• DATA SUPPLIED
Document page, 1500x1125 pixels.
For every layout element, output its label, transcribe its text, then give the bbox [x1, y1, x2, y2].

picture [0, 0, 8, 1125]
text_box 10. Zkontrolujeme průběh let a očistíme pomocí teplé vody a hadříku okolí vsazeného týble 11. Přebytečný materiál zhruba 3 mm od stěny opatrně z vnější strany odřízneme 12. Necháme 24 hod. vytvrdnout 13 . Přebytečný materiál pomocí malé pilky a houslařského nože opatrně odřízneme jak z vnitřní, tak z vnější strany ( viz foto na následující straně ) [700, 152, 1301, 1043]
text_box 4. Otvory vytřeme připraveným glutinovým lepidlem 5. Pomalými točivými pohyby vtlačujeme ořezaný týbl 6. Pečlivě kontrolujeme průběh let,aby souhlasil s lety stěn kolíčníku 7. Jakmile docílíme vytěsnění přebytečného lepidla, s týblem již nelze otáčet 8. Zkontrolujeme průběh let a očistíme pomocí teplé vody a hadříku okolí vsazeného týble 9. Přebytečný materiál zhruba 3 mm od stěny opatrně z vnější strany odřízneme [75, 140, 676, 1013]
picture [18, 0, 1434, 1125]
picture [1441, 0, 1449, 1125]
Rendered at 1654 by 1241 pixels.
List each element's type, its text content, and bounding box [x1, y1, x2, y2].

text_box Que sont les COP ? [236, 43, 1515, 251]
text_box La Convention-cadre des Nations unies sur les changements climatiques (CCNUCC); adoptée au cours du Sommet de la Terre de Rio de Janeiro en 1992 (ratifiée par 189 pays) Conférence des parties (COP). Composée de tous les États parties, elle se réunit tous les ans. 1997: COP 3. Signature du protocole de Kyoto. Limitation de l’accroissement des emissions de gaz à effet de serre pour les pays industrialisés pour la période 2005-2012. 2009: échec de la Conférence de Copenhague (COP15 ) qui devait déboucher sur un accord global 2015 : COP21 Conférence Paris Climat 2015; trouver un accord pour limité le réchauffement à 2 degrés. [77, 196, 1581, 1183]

• WHAT YOU SHOULD DO
Find each row above that contains the string "pixels", treating uppercase and lowercase as distinct, and copy every such row in full.

• RESPONSE BELOW
Document page, 1500x1125 pixels.
Rendered at 1654 by 1241 pixels.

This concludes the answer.